In this paper, we examine pseudomomentum in a variational setting, deriving bulk and singular balances of momentum, energy, and pseudomomentum from an action principle. The derivation systematically displays the conjugate relationships between the variations and the associated physical quantities. Just as the balance of momentum can be associated with position, the balances of energy and pseudomomentum can be, respectively, associated with the independent variables of time and material labels. After a general discussion, we apply these concepts to various examples, including simple elastic solids, ideal fluids, and thin structures.

We begin in Sect. 2 with a procedure for varying a material action simultaneously with respect to material coordinates and time (the independent fields) and the present configuration (the dependent field). We conduct our calculations in the present configuration, and identify the changes in the Lagrangian density induced by the shifts in the fields. A direct consequence of the variational treatment is that the bulk balance equations for material momentum and energy are projections of the momentum balance onto the material tangents and material velocity, respectively. In Sect. 3, the balance laws for a simple elastic field theory are presented, where the Lagrangian density is assumed to be a function of the material velocity and the deformation gradient and to possess explicit dependencies on the independent field variables. Through a rearrangement of the pseudomomentum and energy equations, we see that the source terms for these balance laws are the explicit partial derivatives of the Lagrangian density with respect to the reference configuration and time, respectively. An equivalent derivation in the referential frame is presented in “Appendix A”. We invoke Noether’s theorem to identify conservation laws arising due to invariance under shifts in the present and reference configurations, and relate the latter to the path independent J-integral. In Sect. 4, we consider material symmetry and the balance laws of an ideal fluid, show that several results pertaining to vorticity, circulation, and helicity can be derived from the general form of the balance of pseudomomentum, and note a connection between circulation and the J-integral. In Sect. 5, we consider the bulk and singular balance laws for quasistatic elastica with inhomogeneous bending stiffness, and apply these to understand the propulsive and reaction forces observed in recent studies of confined rods [48, 49]. This is perhaps the best illustration of the potential power of the pseudomomentum balance, which provides a simple, almost effortless, derivation of the propulsive “force” on the body after a reasonable prescription for singular sources is provided by analogy with the bulk balance law. We conclude in Sect. 6 with two examples of conical surface mechanics, for which conserved quantities associated with spatial and material rotational symmetry can be used to classify equilibrium configurations: rotating inertial membranes [50], and plates with bending energy [51].

:::

* Set problem
In the passage on pseudomomentum, which independent variables are the balances of energy and pseudomomentum associated with? The entries come from a separate source and have no connection to the passage.

* Extracted records
:::

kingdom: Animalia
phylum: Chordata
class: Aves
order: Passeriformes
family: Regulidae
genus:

:::

* Worked answer
Time and material labels, respectively.